From the records below, take each line where the string "weight" shows up and copy it.

**Records supplied:**
*****

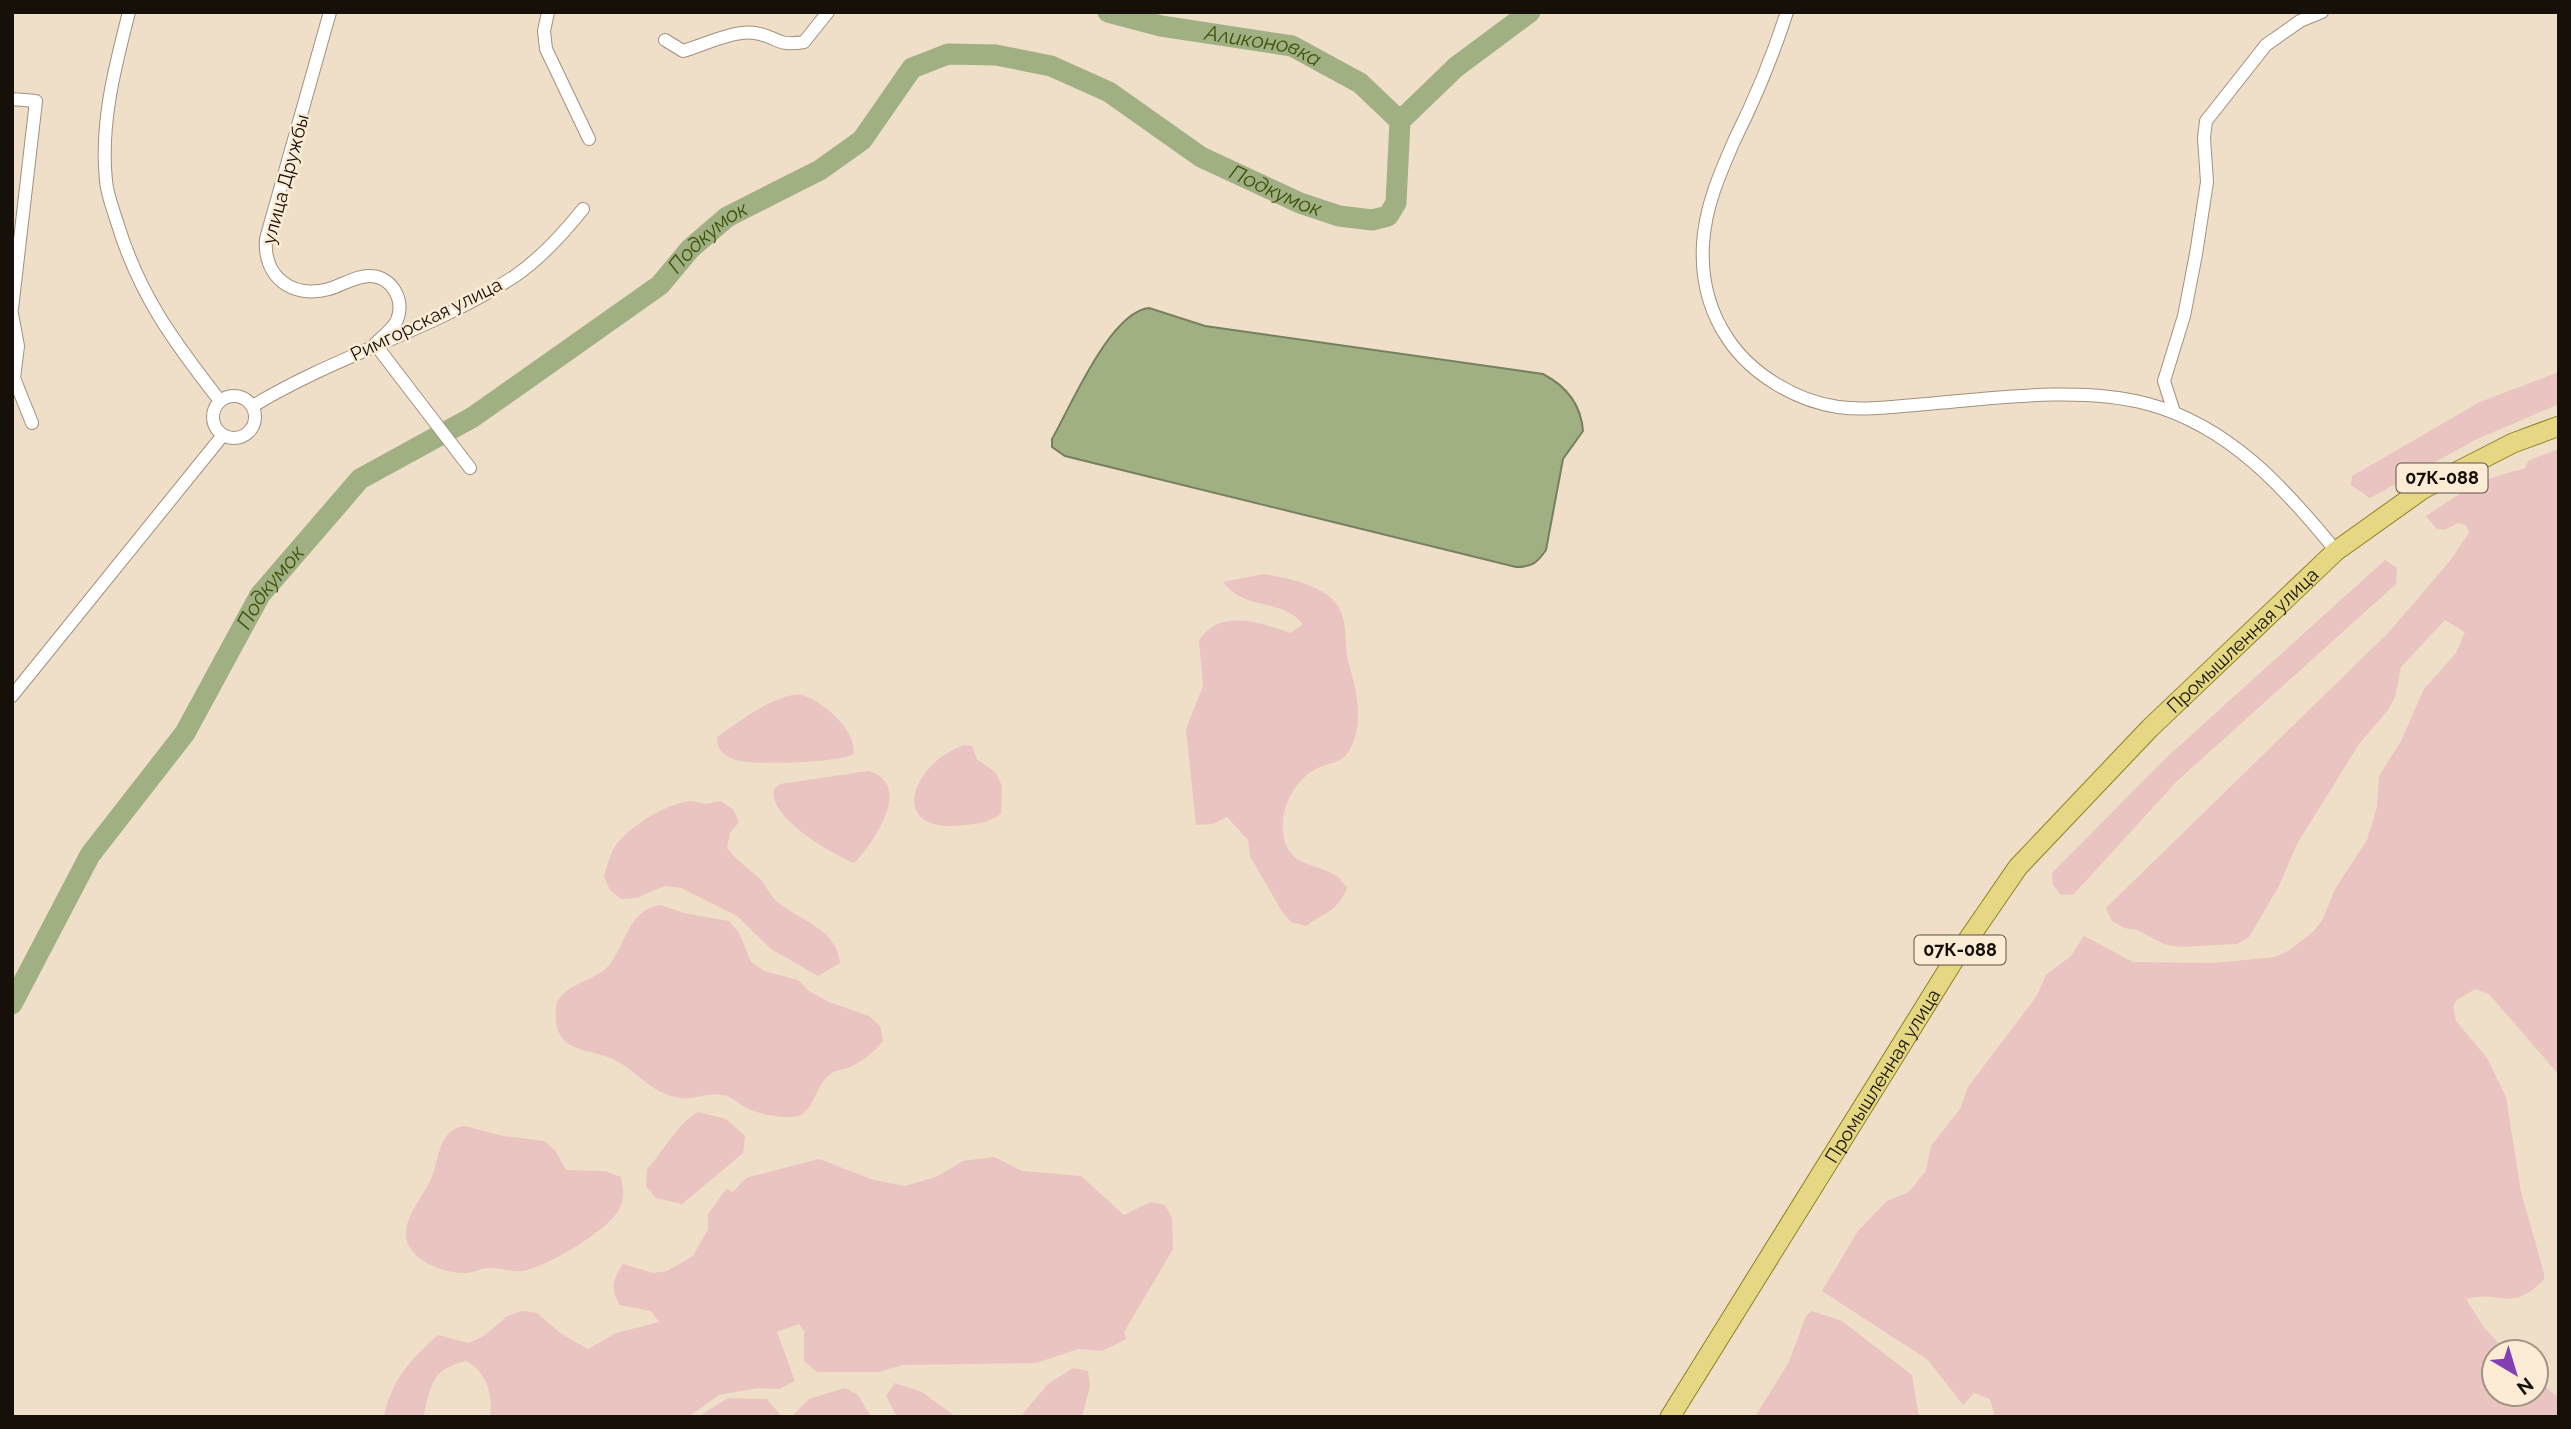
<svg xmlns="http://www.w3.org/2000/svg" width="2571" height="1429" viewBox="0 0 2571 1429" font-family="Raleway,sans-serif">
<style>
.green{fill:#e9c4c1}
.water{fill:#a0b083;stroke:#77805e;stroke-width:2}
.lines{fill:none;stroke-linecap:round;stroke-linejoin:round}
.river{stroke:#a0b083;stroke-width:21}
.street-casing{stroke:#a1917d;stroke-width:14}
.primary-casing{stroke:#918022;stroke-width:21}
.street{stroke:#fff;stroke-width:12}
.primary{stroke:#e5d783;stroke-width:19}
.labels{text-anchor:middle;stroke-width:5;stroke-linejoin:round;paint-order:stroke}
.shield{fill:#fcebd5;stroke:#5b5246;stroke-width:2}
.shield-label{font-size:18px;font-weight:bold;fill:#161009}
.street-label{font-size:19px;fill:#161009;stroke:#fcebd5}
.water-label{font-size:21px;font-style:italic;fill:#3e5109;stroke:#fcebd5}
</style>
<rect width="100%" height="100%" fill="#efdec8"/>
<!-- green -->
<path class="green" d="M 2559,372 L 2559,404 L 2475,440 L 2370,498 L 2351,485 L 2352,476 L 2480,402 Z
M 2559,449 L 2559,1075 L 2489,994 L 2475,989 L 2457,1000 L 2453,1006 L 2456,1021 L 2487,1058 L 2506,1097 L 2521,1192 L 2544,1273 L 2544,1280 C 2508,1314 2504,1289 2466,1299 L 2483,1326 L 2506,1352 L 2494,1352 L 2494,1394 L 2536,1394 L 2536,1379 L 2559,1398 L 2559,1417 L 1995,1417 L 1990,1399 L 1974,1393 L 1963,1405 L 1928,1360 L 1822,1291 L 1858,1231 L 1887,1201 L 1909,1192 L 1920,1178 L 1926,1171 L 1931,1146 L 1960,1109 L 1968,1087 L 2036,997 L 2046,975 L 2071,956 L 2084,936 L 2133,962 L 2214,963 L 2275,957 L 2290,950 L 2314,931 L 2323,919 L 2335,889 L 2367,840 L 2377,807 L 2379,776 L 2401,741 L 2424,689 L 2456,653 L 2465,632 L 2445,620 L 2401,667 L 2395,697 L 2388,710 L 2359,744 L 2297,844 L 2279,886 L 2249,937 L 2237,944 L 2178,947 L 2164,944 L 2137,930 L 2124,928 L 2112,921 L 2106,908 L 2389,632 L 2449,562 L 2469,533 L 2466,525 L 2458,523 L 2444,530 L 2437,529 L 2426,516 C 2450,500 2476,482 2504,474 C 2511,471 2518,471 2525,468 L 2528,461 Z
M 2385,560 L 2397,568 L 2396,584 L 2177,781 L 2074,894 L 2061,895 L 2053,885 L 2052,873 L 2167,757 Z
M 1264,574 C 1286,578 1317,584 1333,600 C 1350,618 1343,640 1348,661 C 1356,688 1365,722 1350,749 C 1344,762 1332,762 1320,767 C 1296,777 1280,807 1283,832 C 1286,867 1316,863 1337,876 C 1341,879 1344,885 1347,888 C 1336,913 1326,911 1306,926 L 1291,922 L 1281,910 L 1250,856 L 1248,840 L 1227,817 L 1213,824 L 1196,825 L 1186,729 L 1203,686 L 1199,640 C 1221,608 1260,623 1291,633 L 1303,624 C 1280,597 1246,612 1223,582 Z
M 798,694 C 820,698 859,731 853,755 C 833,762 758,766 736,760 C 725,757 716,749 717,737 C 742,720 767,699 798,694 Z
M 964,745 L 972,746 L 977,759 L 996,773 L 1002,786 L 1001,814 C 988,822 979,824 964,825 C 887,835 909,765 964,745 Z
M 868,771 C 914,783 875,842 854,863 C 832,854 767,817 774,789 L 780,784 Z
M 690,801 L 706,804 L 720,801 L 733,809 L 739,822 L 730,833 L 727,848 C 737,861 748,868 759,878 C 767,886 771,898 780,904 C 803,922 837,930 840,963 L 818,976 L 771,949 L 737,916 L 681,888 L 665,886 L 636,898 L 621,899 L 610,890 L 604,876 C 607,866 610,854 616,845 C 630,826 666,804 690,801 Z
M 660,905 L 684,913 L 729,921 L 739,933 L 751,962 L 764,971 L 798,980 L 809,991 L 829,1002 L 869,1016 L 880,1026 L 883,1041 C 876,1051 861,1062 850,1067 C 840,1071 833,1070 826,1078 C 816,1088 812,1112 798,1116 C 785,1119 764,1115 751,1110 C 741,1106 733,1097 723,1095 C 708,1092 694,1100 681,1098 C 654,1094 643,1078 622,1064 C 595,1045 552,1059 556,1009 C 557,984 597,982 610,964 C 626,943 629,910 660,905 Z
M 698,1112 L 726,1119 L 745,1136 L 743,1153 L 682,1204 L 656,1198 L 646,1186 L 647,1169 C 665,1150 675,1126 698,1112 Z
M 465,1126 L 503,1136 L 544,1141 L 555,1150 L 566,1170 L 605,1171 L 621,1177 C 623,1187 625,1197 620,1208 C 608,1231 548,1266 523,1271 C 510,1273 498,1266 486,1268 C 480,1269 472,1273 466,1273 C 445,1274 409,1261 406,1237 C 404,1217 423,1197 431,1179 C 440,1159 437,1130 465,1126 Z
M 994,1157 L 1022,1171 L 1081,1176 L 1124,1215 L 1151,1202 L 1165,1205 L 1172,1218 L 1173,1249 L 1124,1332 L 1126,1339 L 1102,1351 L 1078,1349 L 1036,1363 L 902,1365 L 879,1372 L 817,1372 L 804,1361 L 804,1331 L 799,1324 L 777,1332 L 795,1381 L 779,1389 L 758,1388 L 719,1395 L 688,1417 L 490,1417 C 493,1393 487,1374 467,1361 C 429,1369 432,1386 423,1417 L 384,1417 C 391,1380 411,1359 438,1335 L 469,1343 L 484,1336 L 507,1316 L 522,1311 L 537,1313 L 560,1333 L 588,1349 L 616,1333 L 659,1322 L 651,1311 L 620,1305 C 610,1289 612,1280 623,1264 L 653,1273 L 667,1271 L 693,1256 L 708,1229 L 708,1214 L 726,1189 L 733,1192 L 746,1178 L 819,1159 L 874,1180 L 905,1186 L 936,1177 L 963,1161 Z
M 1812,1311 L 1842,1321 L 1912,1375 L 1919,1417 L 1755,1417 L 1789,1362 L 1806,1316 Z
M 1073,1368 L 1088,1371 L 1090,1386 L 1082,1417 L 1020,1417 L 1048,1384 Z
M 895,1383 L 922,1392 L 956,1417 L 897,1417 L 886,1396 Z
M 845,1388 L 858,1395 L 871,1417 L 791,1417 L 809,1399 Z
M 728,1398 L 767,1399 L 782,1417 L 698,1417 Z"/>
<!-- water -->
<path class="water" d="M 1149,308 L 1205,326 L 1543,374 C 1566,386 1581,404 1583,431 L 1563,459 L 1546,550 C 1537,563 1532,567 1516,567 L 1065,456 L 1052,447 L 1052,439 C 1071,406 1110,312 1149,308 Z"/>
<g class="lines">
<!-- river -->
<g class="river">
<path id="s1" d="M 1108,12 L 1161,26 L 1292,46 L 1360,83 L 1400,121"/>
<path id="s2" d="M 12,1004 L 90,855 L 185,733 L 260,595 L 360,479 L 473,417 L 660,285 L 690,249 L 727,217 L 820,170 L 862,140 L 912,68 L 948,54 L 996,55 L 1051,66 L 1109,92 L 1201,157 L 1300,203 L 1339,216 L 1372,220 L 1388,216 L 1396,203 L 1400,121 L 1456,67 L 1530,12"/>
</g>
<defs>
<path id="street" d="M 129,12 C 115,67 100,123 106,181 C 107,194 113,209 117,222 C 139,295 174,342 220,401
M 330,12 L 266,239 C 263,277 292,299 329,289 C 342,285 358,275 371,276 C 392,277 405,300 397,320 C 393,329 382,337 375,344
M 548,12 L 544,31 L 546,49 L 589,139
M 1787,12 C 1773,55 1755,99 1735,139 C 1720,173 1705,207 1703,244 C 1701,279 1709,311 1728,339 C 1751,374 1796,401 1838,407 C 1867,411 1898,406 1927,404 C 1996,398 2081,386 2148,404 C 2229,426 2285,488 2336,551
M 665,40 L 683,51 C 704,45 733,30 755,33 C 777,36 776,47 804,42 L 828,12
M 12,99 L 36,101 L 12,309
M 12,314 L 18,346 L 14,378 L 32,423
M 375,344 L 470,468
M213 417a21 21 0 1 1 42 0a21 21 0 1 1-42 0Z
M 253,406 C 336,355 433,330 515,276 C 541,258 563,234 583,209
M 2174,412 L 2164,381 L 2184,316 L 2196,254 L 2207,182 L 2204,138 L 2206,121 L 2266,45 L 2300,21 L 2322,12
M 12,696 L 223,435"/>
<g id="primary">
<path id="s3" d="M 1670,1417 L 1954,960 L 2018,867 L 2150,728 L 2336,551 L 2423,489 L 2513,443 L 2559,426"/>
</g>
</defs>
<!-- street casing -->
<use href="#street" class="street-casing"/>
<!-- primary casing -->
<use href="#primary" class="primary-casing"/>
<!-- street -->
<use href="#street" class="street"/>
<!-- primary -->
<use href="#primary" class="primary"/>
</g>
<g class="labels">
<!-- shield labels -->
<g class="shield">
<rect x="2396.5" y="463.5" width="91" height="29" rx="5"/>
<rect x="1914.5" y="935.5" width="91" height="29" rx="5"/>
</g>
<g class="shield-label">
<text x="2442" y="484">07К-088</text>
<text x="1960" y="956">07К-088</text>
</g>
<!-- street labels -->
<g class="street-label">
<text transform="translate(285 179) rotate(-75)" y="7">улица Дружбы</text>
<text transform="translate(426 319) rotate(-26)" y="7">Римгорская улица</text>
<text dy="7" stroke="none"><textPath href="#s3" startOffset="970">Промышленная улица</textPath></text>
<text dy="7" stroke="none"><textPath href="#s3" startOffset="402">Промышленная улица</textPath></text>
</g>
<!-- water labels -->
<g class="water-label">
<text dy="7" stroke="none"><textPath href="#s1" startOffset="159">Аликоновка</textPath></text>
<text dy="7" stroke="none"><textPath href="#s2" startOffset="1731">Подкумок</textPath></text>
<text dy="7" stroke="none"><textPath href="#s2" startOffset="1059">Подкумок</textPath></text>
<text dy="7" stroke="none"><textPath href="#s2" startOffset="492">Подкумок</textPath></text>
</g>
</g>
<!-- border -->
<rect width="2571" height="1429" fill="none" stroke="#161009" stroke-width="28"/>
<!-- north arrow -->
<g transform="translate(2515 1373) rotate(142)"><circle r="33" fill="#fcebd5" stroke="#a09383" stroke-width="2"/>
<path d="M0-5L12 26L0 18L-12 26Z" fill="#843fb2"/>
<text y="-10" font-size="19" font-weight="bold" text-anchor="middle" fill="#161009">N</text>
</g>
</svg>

*****

**Answer for this exercise:**
.shield-label{font-size:18px;font-weight:bold;fill:#161009}
<text y="-10" font-size="19" font-weight="bold" text-anchor="middle" fill="#161009">N</text>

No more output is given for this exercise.